Lo dimostra, al di là di ogni ragionevole dubbio, il ripetersi di furti di elenchi di dati relativi alle carte di credito. Possibile che queste informazioni non siano cifrate, dal momento che nessuno può essere sicuro della completa inviolabilità dei sistemi nei quali sono custodite? I sistemi attuali di crittografia, se usati con cognizione di causa, offrono una protezione altissima contro qualsiasi  tentativo di furto di informazioni. Il ladro di dati si trova di fronte a una serie di codici senza senso, la cui decrittazione richiederebbe un enorme dispendio di tempo e una smisurata potenza di calcolo. Eppure questa precauzione non viene adottata neanche quando la natura delle informazioni e il rischio oggettivo di intrusioni dovrebbero consigliare il massimo livello di sicurezza offerto dalle tecnologie.

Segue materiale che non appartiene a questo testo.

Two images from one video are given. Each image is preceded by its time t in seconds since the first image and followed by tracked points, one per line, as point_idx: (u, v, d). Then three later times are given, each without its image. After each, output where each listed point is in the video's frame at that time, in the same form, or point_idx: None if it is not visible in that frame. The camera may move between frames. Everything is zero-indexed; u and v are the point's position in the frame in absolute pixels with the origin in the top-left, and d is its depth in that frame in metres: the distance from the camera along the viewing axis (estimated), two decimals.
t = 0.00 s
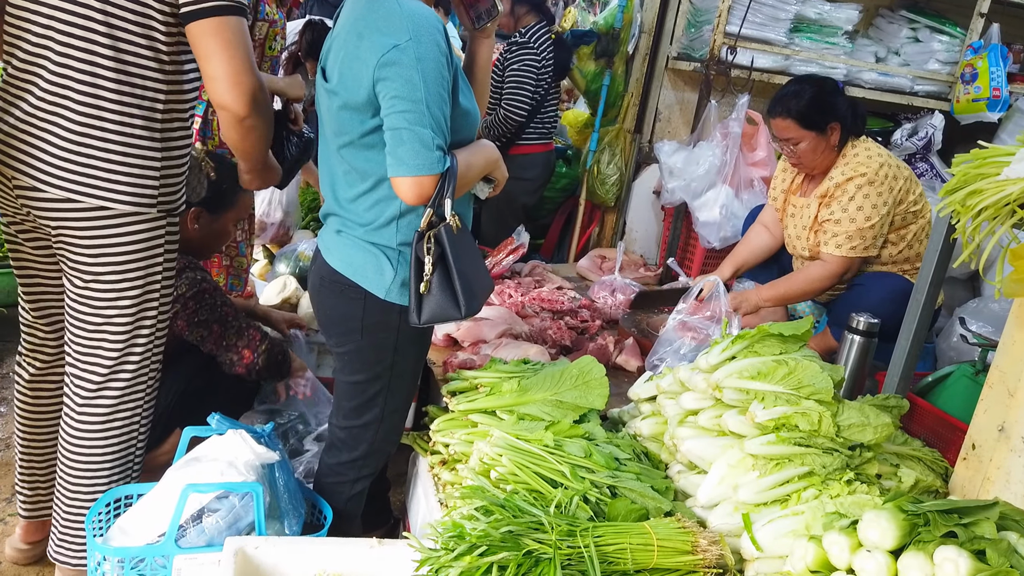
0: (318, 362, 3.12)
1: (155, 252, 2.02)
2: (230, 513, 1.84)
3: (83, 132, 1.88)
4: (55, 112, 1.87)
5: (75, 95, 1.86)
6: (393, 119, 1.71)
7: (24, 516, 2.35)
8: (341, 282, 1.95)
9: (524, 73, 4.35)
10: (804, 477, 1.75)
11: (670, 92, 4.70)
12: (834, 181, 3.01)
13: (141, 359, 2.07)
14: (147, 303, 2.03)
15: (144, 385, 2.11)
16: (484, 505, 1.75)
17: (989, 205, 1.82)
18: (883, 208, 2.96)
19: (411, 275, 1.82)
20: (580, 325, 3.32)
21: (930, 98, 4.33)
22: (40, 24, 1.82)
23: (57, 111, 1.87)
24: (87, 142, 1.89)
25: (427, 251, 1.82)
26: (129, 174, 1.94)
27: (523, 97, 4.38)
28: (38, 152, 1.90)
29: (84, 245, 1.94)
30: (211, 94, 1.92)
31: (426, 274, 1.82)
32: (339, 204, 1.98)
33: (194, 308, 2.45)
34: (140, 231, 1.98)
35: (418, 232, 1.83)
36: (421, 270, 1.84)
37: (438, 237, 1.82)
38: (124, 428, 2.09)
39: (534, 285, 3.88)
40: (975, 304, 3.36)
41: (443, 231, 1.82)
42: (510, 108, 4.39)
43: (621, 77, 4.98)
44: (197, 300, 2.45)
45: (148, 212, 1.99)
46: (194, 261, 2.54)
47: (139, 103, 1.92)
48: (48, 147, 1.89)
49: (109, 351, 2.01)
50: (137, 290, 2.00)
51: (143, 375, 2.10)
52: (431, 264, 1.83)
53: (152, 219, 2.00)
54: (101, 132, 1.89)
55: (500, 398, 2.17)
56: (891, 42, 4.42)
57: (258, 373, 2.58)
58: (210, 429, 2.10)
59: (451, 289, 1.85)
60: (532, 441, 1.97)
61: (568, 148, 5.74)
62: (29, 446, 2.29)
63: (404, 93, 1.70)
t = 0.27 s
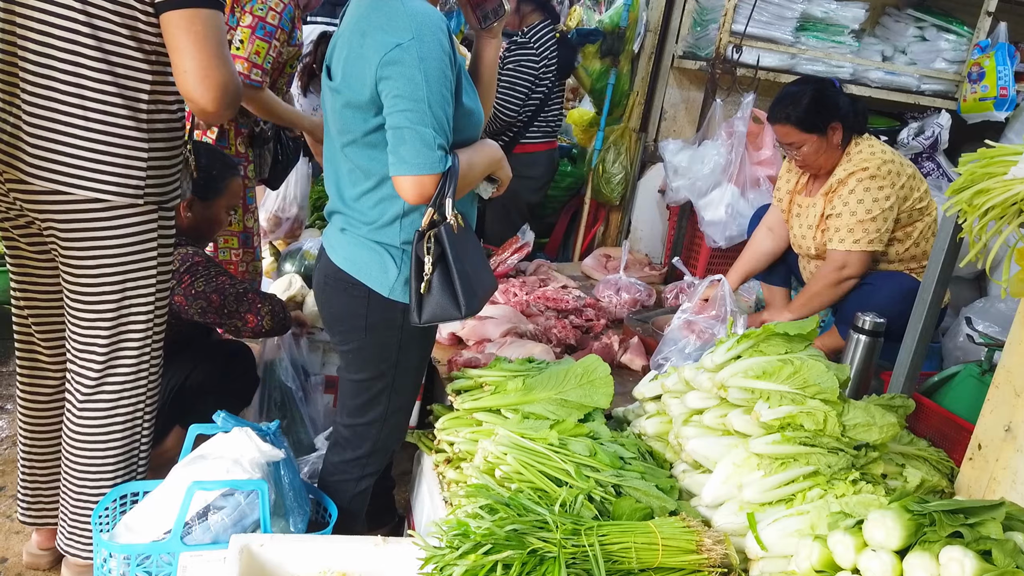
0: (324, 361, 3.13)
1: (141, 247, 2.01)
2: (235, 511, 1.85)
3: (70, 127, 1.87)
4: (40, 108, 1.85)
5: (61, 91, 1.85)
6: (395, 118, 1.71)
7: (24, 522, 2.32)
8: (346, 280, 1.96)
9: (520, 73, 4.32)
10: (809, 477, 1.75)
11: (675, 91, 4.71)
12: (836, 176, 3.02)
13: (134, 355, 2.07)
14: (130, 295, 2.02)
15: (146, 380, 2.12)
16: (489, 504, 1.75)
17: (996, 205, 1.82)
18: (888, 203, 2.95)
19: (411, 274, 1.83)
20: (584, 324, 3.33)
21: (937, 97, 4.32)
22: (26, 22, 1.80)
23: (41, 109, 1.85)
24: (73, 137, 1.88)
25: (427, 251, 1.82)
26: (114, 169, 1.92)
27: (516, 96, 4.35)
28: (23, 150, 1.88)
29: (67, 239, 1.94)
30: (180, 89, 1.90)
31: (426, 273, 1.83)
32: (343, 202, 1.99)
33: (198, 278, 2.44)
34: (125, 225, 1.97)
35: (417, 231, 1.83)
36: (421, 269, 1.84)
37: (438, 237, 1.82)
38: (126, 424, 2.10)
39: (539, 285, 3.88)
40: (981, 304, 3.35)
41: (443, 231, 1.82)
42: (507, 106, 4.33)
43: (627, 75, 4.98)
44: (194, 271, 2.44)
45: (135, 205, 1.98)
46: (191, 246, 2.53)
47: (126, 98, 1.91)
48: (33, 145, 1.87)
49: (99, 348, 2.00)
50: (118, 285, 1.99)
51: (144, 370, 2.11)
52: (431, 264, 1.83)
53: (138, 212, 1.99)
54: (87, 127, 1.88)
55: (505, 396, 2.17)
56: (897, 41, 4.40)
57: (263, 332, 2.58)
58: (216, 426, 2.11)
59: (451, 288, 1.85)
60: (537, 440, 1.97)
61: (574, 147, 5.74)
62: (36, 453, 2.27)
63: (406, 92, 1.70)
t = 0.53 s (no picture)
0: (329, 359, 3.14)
1: (126, 243, 2.00)
2: (240, 509, 1.85)
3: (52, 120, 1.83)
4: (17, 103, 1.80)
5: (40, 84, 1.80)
6: (401, 118, 1.71)
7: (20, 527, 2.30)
8: (351, 279, 1.96)
9: (532, 69, 4.34)
10: (814, 477, 1.75)
11: (681, 90, 4.74)
12: (849, 175, 3.00)
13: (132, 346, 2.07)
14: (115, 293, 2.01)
15: (149, 375, 2.13)
16: (492, 503, 1.75)
17: (1003, 205, 1.81)
18: (898, 206, 2.94)
19: (417, 274, 1.83)
20: (589, 324, 3.33)
21: (943, 97, 4.31)
22: None
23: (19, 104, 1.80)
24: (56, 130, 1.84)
25: (433, 251, 1.83)
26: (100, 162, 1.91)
27: (532, 92, 4.37)
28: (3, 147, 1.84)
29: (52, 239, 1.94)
30: (156, 77, 1.89)
31: (433, 273, 1.83)
32: (348, 201, 1.99)
33: (208, 287, 2.46)
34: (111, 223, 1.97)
35: (424, 231, 1.84)
36: (427, 269, 1.85)
37: (444, 237, 1.83)
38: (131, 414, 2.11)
39: (543, 284, 3.89)
40: (987, 304, 3.34)
41: (449, 230, 1.82)
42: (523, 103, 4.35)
43: (631, 75, 4.97)
44: (200, 279, 2.45)
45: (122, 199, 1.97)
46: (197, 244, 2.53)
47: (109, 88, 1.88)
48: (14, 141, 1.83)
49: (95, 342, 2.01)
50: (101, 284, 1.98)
51: (147, 366, 2.12)
52: (437, 264, 1.84)
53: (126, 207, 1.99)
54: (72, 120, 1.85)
55: (509, 396, 2.18)
56: (903, 40, 4.39)
57: (269, 336, 2.65)
58: (221, 425, 2.11)
59: (457, 288, 1.85)
60: (541, 439, 1.97)
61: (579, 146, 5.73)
62: (35, 455, 2.25)
63: (412, 92, 1.71)
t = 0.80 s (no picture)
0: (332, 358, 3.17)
1: (122, 239, 2.02)
2: (243, 507, 1.86)
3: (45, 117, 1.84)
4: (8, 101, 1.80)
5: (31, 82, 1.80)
6: (408, 118, 1.71)
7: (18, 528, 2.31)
8: (355, 279, 1.96)
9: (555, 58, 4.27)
10: (817, 478, 1.75)
11: (685, 90, 4.69)
12: (881, 169, 3.00)
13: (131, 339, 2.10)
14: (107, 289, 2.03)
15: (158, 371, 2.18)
16: (496, 502, 1.75)
17: (1008, 205, 1.81)
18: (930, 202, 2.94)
19: (426, 273, 1.82)
20: (592, 323, 3.33)
21: (948, 97, 4.30)
22: None
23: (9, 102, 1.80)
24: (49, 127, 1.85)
25: (442, 250, 1.82)
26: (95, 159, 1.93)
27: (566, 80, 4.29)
28: None
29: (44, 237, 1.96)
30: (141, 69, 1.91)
31: (442, 272, 1.83)
32: (354, 201, 1.99)
33: (209, 292, 2.45)
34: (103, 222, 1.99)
35: (432, 230, 1.83)
36: (436, 268, 1.84)
37: (452, 236, 1.82)
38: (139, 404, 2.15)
39: (547, 283, 3.89)
40: (992, 304, 3.33)
41: (457, 230, 1.82)
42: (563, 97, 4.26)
43: (636, 75, 4.98)
44: (204, 283, 2.45)
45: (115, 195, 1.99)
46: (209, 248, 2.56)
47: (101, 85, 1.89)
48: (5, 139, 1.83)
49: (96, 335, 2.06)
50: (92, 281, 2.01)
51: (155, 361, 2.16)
52: (446, 263, 1.83)
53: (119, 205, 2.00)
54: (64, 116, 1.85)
55: (513, 395, 2.18)
56: (909, 40, 4.40)
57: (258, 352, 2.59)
58: (225, 424, 2.12)
59: (465, 287, 1.85)
60: (544, 439, 1.97)
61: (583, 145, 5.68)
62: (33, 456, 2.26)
63: (418, 92, 1.71)
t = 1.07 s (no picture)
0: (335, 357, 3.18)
1: (131, 240, 2.06)
2: (248, 505, 1.87)
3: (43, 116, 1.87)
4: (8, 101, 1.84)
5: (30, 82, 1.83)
6: (413, 117, 1.71)
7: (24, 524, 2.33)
8: (361, 278, 1.97)
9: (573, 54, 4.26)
10: (821, 477, 1.75)
11: (689, 89, 4.73)
12: (924, 167, 2.99)
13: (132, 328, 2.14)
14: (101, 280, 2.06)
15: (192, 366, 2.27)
16: (499, 501, 1.75)
17: (1014, 205, 1.80)
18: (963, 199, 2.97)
19: (431, 273, 1.83)
20: (596, 323, 3.33)
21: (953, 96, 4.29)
22: None
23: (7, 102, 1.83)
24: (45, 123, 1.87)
25: (447, 249, 1.83)
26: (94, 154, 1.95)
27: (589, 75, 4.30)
28: None
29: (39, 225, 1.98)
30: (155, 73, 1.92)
31: (447, 271, 1.84)
32: (358, 200, 1.99)
33: (231, 306, 2.48)
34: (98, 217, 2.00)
35: (437, 229, 1.85)
36: (441, 267, 1.85)
37: (457, 235, 1.83)
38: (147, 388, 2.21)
39: (551, 283, 3.89)
40: (997, 304, 3.32)
41: (463, 229, 1.83)
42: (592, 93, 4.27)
43: (640, 74, 4.98)
44: (227, 297, 2.47)
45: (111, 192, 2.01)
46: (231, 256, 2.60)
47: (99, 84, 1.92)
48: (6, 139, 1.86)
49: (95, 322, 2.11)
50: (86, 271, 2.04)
51: (189, 357, 2.26)
52: (451, 262, 1.84)
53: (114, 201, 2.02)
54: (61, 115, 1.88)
55: (516, 394, 2.18)
56: (914, 39, 4.40)
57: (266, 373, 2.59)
58: (229, 422, 2.11)
59: (471, 287, 1.85)
60: (547, 438, 1.97)
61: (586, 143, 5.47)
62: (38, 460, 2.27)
63: (424, 92, 1.71)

Il problema, è stato detto tante volte, è che manca la "cultura della sicurezza". La protezione dei sistemi e dei dati viene vista come una formalità o una noiosa incombenza. Invece dovrebbe costituire una delle basi della progettazione e della gestione di qualsiasi sistema informativo. La pirateria telematica non potrà mai essere eliminata, né si potranno mai adottare misure di difesa efficaci al cento per cento. Ma da qui al furto continuo e ripetuto degli elenchi delle carte di credito, di distanza ne corre tanta. 

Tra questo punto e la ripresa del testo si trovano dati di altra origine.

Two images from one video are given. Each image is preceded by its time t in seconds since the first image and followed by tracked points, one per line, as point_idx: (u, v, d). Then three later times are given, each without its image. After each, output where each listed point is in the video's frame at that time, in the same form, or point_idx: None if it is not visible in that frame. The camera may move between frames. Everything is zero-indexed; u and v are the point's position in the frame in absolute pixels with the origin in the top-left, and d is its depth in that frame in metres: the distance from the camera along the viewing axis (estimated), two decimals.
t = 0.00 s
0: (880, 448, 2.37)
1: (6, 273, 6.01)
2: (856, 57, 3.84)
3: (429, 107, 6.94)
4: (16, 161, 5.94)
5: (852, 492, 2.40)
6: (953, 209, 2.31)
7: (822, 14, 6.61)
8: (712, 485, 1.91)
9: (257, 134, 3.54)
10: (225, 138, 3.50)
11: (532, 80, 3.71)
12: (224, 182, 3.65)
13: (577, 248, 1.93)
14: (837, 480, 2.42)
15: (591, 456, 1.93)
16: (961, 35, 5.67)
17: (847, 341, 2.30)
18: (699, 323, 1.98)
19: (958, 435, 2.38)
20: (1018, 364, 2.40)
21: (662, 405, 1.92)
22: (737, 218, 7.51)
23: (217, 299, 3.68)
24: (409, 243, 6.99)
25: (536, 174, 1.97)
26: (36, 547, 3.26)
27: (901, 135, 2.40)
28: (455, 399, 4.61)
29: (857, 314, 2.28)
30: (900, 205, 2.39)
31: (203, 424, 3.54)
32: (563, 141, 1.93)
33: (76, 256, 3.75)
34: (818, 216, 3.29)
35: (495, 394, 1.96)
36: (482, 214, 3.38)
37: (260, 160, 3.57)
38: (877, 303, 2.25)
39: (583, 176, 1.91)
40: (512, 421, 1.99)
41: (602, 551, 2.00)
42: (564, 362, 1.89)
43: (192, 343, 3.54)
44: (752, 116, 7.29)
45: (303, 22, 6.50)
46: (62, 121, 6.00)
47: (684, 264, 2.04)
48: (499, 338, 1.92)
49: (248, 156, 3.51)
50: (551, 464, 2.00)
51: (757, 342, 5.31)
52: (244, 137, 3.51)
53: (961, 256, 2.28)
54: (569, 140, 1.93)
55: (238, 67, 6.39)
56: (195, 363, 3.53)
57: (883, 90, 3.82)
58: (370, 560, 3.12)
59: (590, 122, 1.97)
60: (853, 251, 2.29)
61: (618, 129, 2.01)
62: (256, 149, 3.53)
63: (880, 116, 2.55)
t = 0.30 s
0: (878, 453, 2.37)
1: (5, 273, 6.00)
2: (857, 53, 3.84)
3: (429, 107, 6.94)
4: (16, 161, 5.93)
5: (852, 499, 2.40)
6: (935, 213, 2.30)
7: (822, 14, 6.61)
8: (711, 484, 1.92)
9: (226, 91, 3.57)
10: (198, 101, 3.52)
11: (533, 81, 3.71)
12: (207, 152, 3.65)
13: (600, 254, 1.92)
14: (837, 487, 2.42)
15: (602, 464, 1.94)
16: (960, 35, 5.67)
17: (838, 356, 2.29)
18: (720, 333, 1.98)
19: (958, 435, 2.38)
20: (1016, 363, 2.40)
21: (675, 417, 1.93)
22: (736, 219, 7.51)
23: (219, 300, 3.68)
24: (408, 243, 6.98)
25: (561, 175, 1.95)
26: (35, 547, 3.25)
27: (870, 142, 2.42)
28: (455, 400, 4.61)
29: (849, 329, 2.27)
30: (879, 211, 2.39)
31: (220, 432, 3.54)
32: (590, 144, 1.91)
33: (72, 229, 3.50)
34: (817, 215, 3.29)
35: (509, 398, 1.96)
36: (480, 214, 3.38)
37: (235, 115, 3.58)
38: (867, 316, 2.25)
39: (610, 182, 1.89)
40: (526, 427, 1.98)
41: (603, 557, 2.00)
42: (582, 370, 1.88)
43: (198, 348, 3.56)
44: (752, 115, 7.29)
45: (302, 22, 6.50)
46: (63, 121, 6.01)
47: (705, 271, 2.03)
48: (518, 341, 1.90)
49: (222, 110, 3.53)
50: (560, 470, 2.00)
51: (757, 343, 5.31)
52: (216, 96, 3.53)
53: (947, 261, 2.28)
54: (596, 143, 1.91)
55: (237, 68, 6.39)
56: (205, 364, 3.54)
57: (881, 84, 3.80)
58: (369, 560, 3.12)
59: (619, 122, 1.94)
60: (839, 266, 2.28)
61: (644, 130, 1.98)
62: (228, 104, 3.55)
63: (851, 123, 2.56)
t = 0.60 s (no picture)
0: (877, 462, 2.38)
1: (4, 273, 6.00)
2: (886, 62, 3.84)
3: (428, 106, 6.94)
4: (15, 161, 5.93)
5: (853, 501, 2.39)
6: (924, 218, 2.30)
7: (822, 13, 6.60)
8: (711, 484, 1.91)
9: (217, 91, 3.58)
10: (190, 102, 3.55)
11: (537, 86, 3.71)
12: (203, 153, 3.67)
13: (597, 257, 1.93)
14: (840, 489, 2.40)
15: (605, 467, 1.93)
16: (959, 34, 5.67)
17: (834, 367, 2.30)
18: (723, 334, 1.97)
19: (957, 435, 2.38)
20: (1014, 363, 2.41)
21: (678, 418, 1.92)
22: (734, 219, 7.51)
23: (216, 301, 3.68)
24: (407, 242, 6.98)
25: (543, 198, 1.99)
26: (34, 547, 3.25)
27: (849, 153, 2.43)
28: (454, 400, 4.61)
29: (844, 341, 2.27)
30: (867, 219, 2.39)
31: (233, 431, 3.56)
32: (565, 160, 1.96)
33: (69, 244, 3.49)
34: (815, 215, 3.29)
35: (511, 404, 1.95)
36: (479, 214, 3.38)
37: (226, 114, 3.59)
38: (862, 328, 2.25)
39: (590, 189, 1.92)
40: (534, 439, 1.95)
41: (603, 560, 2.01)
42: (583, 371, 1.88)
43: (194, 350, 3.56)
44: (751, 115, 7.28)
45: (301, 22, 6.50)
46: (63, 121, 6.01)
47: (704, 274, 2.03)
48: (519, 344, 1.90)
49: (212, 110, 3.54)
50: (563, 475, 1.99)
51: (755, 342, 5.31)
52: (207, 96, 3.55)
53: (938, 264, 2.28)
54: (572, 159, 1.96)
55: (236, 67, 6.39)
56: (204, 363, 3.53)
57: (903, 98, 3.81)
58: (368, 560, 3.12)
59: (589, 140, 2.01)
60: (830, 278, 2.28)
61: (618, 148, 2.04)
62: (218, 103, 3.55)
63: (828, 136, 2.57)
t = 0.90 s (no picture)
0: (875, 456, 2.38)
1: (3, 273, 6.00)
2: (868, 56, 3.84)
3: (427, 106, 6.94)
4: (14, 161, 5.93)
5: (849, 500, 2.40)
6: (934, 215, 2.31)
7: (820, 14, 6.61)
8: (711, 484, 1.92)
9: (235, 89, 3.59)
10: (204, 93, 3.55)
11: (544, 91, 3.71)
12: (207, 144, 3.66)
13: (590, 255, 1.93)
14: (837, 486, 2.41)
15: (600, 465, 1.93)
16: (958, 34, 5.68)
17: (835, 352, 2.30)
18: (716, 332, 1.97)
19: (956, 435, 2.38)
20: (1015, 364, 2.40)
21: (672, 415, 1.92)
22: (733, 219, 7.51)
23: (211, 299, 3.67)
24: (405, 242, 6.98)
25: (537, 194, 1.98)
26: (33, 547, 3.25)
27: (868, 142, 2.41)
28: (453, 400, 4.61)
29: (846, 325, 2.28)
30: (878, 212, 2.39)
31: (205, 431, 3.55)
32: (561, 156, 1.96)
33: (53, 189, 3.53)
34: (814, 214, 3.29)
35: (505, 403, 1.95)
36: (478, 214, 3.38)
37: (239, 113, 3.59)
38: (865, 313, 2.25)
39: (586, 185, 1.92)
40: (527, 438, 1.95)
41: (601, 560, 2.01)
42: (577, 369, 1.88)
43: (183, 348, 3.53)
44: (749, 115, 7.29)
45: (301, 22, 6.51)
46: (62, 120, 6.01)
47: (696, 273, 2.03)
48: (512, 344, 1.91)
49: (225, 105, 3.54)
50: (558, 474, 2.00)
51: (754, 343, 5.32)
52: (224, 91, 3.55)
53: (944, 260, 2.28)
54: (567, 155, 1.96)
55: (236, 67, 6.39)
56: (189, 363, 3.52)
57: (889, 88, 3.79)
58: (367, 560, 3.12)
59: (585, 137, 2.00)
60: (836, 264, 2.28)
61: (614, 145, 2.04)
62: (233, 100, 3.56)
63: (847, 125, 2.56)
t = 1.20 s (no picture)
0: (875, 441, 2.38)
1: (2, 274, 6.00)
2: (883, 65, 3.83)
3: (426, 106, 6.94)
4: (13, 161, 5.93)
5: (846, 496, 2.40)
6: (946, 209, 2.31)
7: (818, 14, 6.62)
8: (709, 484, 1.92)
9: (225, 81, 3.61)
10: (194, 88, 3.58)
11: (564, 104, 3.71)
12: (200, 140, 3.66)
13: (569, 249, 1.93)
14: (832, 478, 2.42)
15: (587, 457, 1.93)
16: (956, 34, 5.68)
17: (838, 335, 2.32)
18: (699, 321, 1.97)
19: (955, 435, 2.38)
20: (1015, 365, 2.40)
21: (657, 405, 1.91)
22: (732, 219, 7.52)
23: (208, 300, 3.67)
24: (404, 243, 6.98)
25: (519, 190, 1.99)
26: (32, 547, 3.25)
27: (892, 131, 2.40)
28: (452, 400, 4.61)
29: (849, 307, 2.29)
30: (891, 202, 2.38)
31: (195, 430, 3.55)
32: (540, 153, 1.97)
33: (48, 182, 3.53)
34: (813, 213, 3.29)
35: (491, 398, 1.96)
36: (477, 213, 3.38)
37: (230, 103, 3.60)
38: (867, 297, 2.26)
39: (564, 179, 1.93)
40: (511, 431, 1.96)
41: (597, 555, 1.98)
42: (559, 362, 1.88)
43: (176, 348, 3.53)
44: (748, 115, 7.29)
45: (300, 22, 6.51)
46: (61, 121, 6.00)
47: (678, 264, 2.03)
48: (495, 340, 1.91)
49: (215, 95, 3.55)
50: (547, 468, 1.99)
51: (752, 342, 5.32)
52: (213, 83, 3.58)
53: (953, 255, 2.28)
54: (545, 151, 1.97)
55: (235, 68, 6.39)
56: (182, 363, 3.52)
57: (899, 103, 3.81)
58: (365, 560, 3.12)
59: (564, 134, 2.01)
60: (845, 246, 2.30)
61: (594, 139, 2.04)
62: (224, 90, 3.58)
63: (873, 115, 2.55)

Allora non c'è che una strada da seguire: rendere obbligatoria per legge l'adozione di misure di sicurezza adeguate alla natura dei dati o dei servizi e alle probabilità di inconvenienti tecnici, o di eventi colposi o dolosi che costituiscano un pericolo per i servizi o per i dati in questione.
A questo punto qualcuno osserverà che in Italia, almeno per quanto riguarda la protezione dei dati personali, abbiamo norme di rango legislativo: quel DPR 28 luglio 1999, n. 318 "Regolamento recante norme per l'individuazione delle misure di sicurezza minime per il trattamento dei dati personali a norma dell'articolo 15, comma 2, della legge 31 dicembre 1996, n. 675", il cui mancato rispetto, tra poco più di un mese, potrebbe comportare pesanti conseguenze (vedi ISP: dal 29 marzo sanzioni penali se mancano le "misure minime").
Peccato che si tratti di misure così "minime" da non offrire alcuna seria protezione, scritte senza una cognizione degli aspetti tecnici, con definizioni cervellotiche e prescrizioni di volta in volta troppo dettagliate o troppo generiche. La loro puntuale adozione costerà un impegno non indifferente ai titolari dei trattamenti, ma la sola sicurezza che daranno sarà il riparo da sanzioni penali, senza alcuna reale protezione contro il verificarsi di eventi più o meno catastrofici.

C'è solo da sperare che l'impegno americano ed europeo seguito agli eventi dei giorni scorsi si traduca in regole che obblighino anche il nostro legislatore all'emanazione di norme tecnicamente attendibili e, per quanto possibile, efficaci.